__TASK REQUIREMENTS__
Verbatim repeat, images excluded. Give each entry again as written.

[Recorded data]

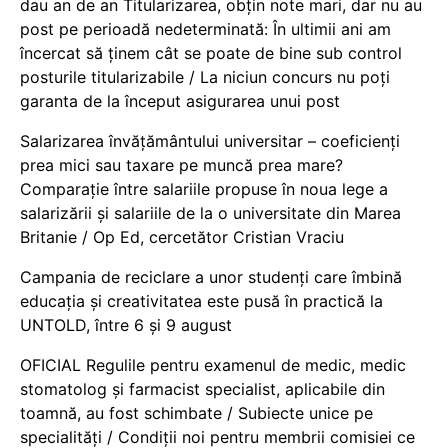
dau an de an Titularizarea, obțin note mari, dar nu au
post pe perioadă nedeterminată: În ultimii ani am
încercat să ținem cât se poate de bine sub control
posturile titularizabile / La niciun concurs nu poți
garanta de la început asigurarea unui post
Salarizarea învățământului universitar – coeficienți
prea mici sau taxare pe muncă prea mare?
Comparație între salariile propuse în noua lege a
salarizării și salariile de la o universitate din Marea
Britanie / Op Ed, cercetător Cristian Vraciu
Campania de reciclare a unor studenți care îmbină
educația și creativitatea este pusă în practică la
UNTOLD, între 6 și 9 august
OFICIAL Regulile pentru examenul de medic, medic
stomatolog și farmacist specialist, aplicabile din
toamnă, au fost schimbate / Subiecte unice pe
specialități / Condiții noi pentru membrii comisiei ce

__OUTPUT__
dau an de an Titularizarea, obțin note mari, dar nu au
post pe perioadă nedeterminată: În ultimii ani am
încercat să ținem cât se poate de bine sub control
posturile titularizabile / La niciun concurs nu poți
garanta de la început asigurarea unui post
Salarizarea învățământului universitar – coeficienți
prea mici sau taxare pe muncă prea mare?
Comparație între salariile propuse în noua lege a
salarizării și salariile de la o universitate din Marea
Britanie / Op Ed, cercetător Cristian Vraciu
Campania de reciclare a unor studenți care îmbină
educația și creativitatea este pusă în practică la
UNTOLD, între 6 și 9 august
OFICIAL Regulile pentru examenul de medic, medic
stomatolog și farmacist specialist, aplicabile din
toamnă, au fost schimbate / Subiecte unice pe
specialități / Condiții noi pentru membrii comisiei ce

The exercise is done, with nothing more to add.